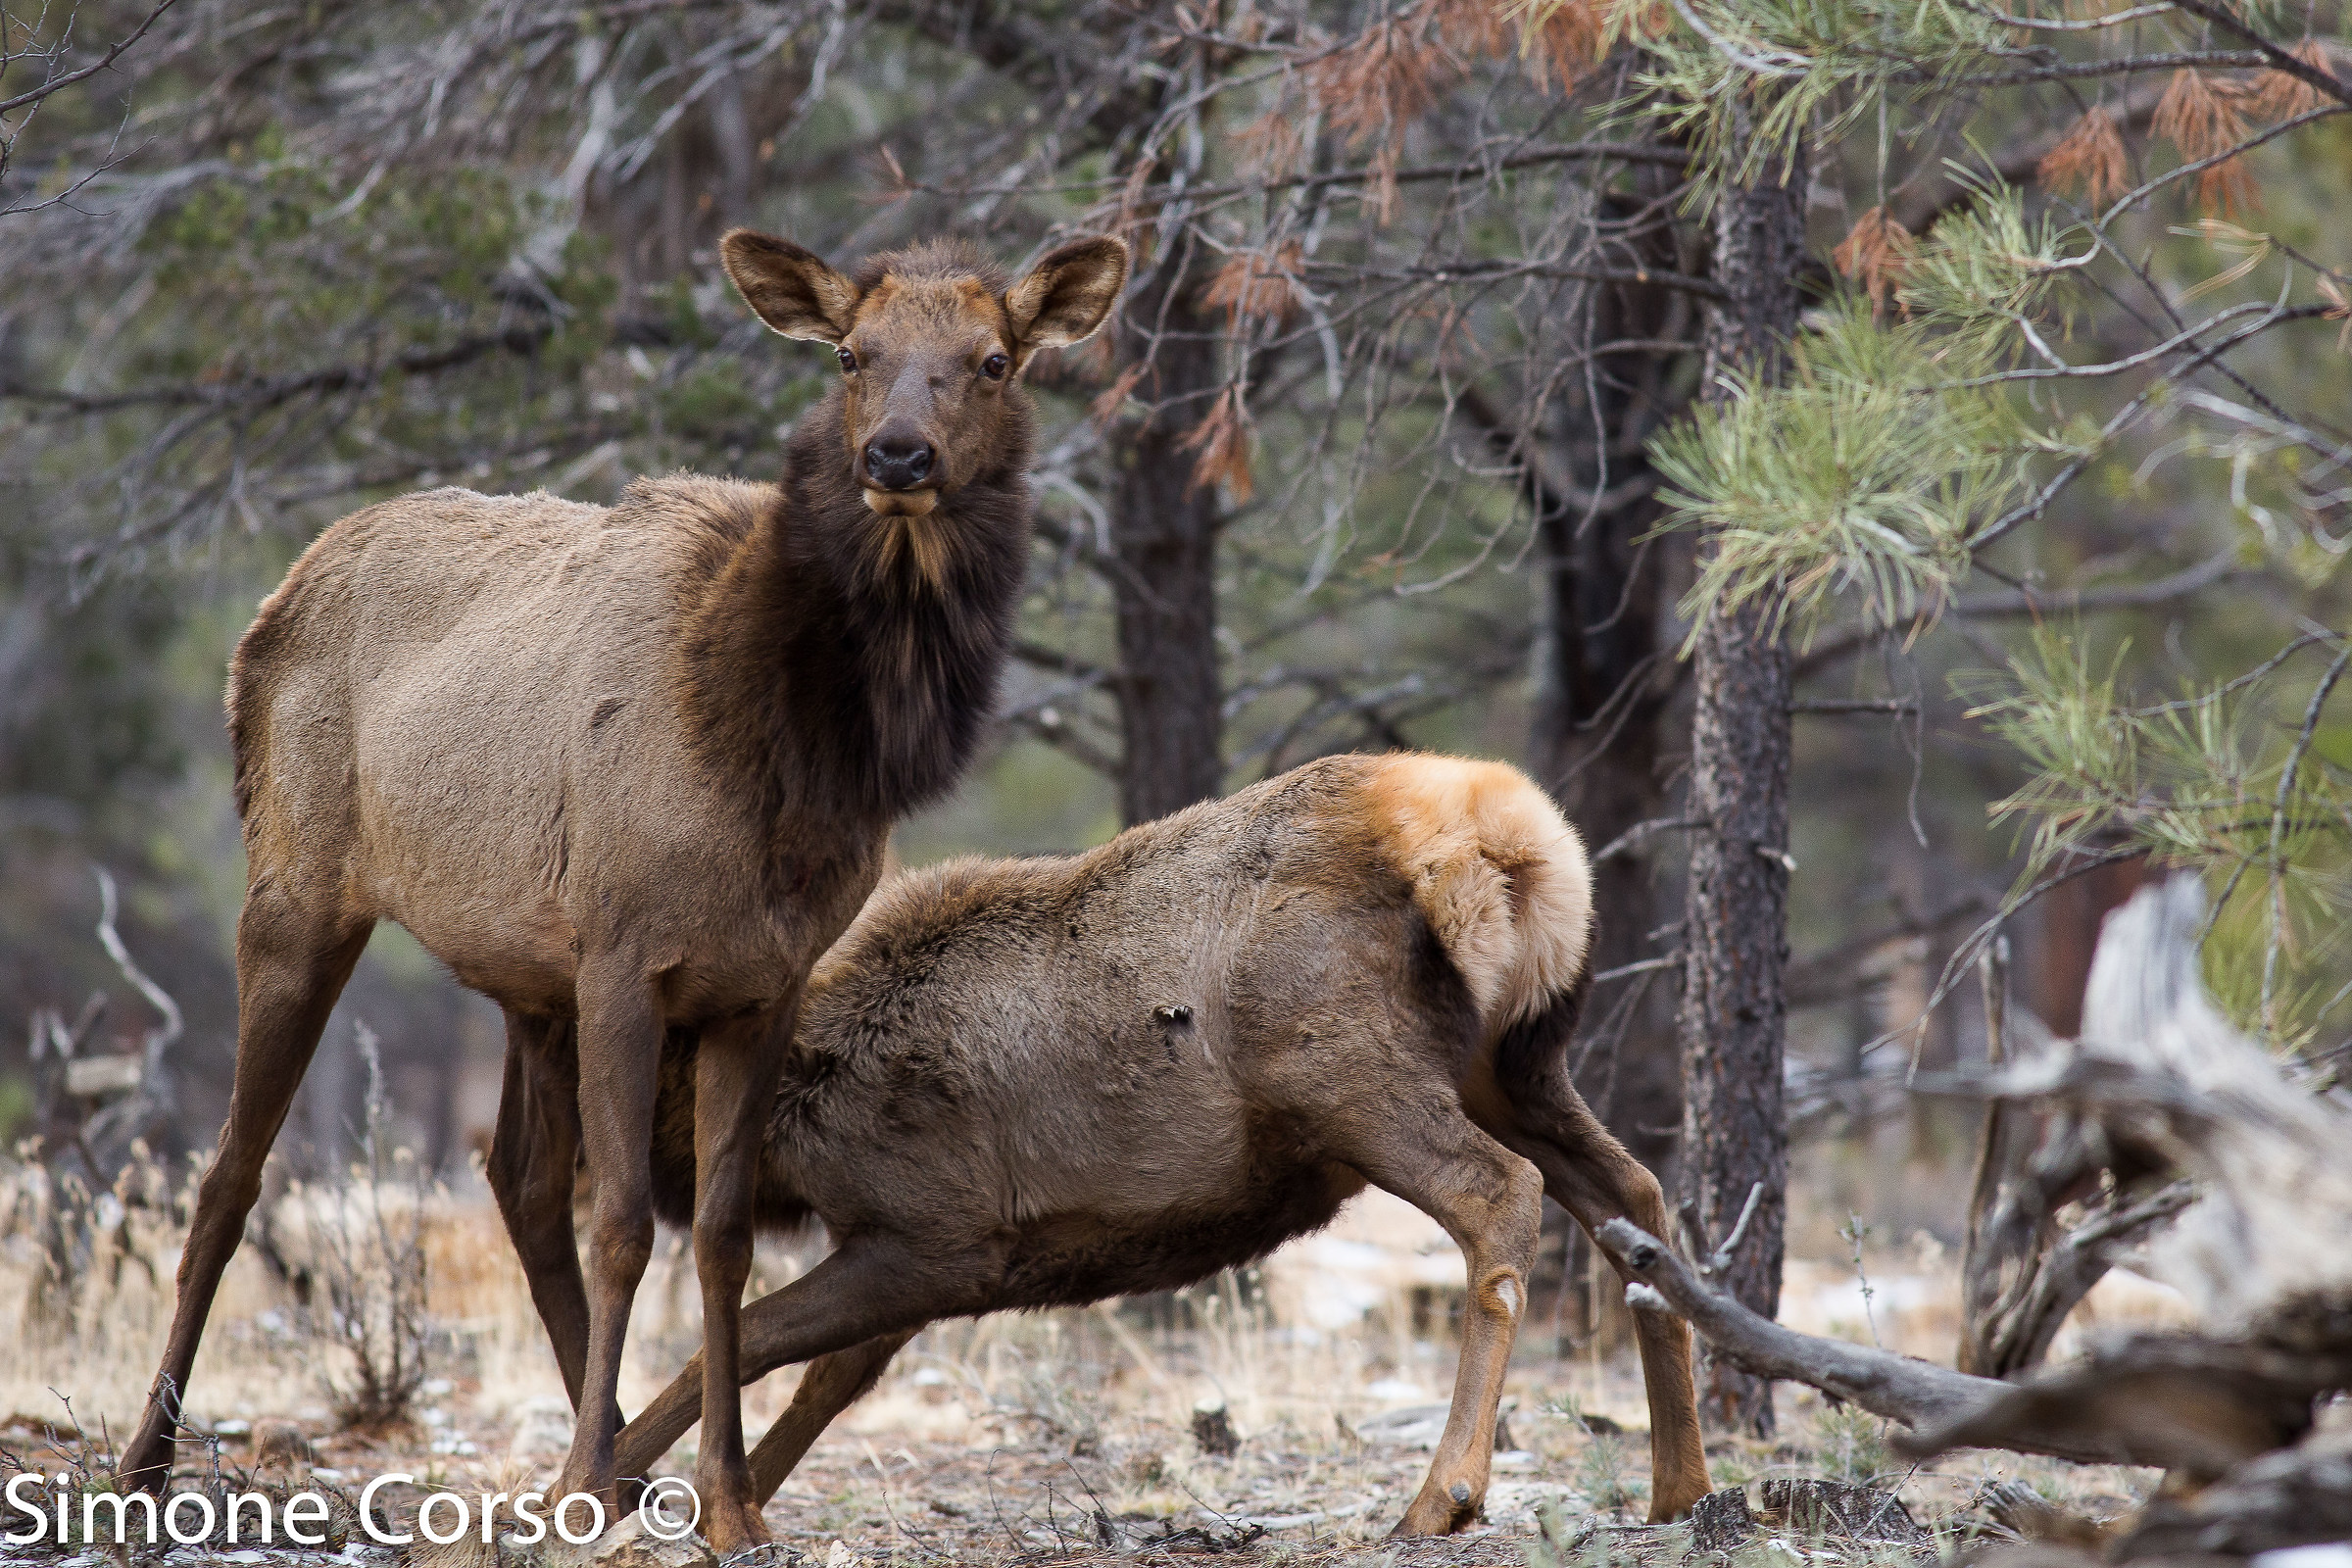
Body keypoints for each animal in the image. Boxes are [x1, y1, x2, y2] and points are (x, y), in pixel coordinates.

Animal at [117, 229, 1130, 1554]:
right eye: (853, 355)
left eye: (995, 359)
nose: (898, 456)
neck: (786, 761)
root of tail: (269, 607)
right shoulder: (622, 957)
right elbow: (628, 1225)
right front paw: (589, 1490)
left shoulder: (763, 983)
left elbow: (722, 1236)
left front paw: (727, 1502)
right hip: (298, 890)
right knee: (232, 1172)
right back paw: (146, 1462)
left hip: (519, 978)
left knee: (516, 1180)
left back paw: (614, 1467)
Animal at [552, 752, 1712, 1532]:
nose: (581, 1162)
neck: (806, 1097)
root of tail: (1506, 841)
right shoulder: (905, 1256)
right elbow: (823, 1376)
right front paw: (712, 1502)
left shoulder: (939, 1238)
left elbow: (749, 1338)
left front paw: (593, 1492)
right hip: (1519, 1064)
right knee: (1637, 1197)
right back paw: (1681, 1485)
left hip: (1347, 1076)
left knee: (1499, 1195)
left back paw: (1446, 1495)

•••••

» **PROBLEM TO SOLVE**
The word to find is "knee". Copy every line of the data that holds it.

» **SOLUTION**
right knee: (232, 1172)
left knee: (516, 1180)
right knee: (1637, 1197)
left knee: (1499, 1195)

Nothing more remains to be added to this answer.